Samsung Lions – No. 52
- Catcher
- Born: January 9, 1990 (age 36) Seoul, South Korea
- Bats: LeftThrows: Right

KBO debut
- June 16, 2012, for the Doosan Bears

KBO statistics (through June 4, 2024)
- Batting average: .254
- Home runs: 30
- Runs batted in: 295
- Stats at Baseball Reference

Teams
- Doosan Bears (2012–2022); Sangmu Phoenix (2014–2015); NC Dinos (2023–2025); Samsung Lions (2026–current);

Career highlights and awards
- 2x Korean Series champion (2016, 2019);

= Park Sei-hyok =

South Korean baseball player (born 1990)

Park Sei-Hyok (born 9 January 1990), nicknamed "Triple Machine", is a South Korean baseball player for the Samsung Lions in the KBO League. His position is the catcher.

Park is the son of former KBO player Park Chul-woo, a slugger who won the 1989 Korean Series Most Valuable Player Award for the Haitai Tigers.

==Career==
Upon graduation from Shinil High School, Park was selected 48th overall by the LG Twins in the 2008 KBO draft, but decided to play college baseball. After graduating from Korea University, he was selected 47th overall by the Doosan Bears in the 2012 draft.
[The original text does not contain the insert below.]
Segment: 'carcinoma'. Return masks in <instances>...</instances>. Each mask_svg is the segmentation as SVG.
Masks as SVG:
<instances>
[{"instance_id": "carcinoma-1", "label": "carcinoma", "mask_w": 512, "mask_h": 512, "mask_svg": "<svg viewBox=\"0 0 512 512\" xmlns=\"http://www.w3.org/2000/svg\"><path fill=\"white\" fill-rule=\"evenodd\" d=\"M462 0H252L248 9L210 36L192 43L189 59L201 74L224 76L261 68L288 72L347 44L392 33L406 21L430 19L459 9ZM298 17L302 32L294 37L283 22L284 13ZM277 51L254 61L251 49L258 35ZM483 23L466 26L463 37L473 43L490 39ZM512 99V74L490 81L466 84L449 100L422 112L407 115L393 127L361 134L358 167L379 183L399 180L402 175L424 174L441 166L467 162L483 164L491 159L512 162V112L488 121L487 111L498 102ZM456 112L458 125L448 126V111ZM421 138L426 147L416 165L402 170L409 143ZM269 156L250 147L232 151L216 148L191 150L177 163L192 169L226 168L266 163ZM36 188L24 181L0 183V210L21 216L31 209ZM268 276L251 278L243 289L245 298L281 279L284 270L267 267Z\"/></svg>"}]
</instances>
After spending two mediocre seasons in the Bears, he temporarily left the team to serve a two-year mandatory military commitment. He played for the Sangmu Phoenix as the military duty in 2014 and 2015.

In 2019 Park was named as the Bears' starting catcher after KBO's best catcher Yang Eui-ji's departure to the NC Dinos via free agency.  Park set the KBO single-season record for the most triples by a catcher with nine in the 2019 season. On October 25 Park hit a triple in Game 3 of the 2019 Korean Series which made him become the sixth catcher to hit a triple in the Korean Series. Park batted .417 (5-for-12) with four RBIs as the Bears swept the Kiwoom Heroes in four games in the Korean Series.